Friday, September 02, 2005

One side can be wrong

Guardian Unlimited | Life | One side can be wrong
...and further to the musings on religious belief below, let's not forget that the Reverend Dubya, currently failing to organise a piss-up in a brewery, is also keen on the teaching of creationism as an alternative to evolution in America's allegedly religion-free schools. Richard Dawkins does a demolition job here, but it's really shooting fish in a barrel.

New Orleans

It's difficult to believe the scenes we are witnessing on TV originate in the richest and most powerful country in the world. I noticed that at the time of declaring a state of emergency, the Louisiana governor advised the people to pray. Since that didn't work, apparently, the anarchy is to be controlled by - what? food-drops? planned evacuation? Nope - by troops armed to the teeth to stop starving people trying to survive. The governor who was so keen on prayer as a solution now says of the troops: "They have M-16s and are locked and loaded. These troops know how to shoot and kill and I expect they will." So that's all right then.
One other thing on the religious response - I saw a woman interviewed after being rescued from the rising water. She had seen neighbours swept away. "I was blessed" she said. Leaving aside the notion of feeling blessed when your home and everything you own has been destroyed, did she stop to think why she had been chosen? Why had God decided to rescue her, but not her poor and doubtless equally God-fearing neighbours? Or even why God had visited this catastrophe on the city at all? This belief that somehow a deity is watching and deciding who to kill and who to save is grotesque. I'm reminded of Gloucester's line in King Lear -"As flies to wanton boys are we to the gods/ They kill us for their sport." Lear's Britain is of course a pagan country - but the New Orleans version of the all-powerful deity seems very similar.

Thursday, September 01, 2005

Bullshit generator > web > web economy bullshit generator
This handy tool should be on the desktop of all in management. It will provide an instant important sounding but meaningless phrase to chuck into a meeting. Promotion beckons for all who use it, I'm sure...

University of Bums on Seats

University of Bums on Seats - Welcome
My boss sent me a link to this - she thought (rightly) I'd be amused. The trouble is, many of us who work in HE see this kind of thing as only marginally exaggerating current trends. There will come a point when this won't look particularly like parody.

Monday, August 29, 2005

The f word

BBC NEWS | England | Northamptonshire | School gives pupils f-word limit
Another brilliant educational initiative. I wonder where they got 5 as the limit? Is there a sliding scale of punishment? If you use the offending word 15 times in a lesson, do you get twice the detention you would have got if you'd used it only ten times?
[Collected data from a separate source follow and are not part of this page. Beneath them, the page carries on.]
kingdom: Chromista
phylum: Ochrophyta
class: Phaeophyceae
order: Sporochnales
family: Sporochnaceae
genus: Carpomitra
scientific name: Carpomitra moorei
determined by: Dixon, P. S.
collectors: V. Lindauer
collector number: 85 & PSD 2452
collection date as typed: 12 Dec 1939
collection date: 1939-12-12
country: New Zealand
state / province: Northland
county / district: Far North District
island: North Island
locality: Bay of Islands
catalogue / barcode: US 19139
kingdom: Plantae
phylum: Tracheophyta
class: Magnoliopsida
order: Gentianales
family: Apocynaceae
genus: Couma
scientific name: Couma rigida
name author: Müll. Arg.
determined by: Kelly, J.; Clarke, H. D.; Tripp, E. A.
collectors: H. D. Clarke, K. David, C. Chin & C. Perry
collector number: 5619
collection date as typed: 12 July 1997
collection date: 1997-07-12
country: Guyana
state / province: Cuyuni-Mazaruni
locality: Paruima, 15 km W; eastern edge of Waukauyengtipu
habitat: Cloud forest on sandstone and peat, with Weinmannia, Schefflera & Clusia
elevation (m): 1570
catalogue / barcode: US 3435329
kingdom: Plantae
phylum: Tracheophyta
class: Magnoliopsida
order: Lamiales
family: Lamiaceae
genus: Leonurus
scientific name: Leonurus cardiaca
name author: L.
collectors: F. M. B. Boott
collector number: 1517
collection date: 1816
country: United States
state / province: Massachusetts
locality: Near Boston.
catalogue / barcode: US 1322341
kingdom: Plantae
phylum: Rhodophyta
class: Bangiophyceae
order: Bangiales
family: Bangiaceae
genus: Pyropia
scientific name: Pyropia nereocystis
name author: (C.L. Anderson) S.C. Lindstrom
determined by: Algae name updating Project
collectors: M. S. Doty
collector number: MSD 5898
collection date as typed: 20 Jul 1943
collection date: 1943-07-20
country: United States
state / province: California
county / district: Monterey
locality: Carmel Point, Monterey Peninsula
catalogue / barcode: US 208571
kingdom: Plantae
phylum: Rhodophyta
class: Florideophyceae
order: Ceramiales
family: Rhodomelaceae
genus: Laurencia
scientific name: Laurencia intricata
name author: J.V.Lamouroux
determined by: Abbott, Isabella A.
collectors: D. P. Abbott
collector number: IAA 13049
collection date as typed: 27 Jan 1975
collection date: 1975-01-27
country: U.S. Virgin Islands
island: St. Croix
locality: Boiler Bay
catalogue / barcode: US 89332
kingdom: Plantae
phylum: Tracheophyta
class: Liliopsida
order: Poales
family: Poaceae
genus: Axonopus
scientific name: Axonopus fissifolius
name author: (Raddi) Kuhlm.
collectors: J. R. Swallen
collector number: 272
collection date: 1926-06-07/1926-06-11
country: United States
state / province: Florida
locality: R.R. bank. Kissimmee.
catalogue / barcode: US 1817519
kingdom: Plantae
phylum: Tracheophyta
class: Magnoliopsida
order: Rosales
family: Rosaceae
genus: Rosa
Will the tally on the board be used to produce a league table at the end of the year? The headteacher says that he is introducing this rule because swearing is already part of the children's (sorry, "young adults'") vocabulary. A bit of a fatal flaw in his thinking, there, I feel. I imagine underage drinking is part of their culture as well - so is he proposing one Carlsberg Special Brew a lesson is OK, but half a bottle of vodka gets you sent to the headmaster's office?
What's wrong with saying, "Look, we all know you swear - as do your teachers on occasion - but a lesson is not an appropriate place for it, and it won't be tolerated."? Schools constantly go on about how they are preparing children (sorry, youngsters) for the world of work - you wonder how their foul-mouthed habits would go down with customers in a shop, or clients in an office.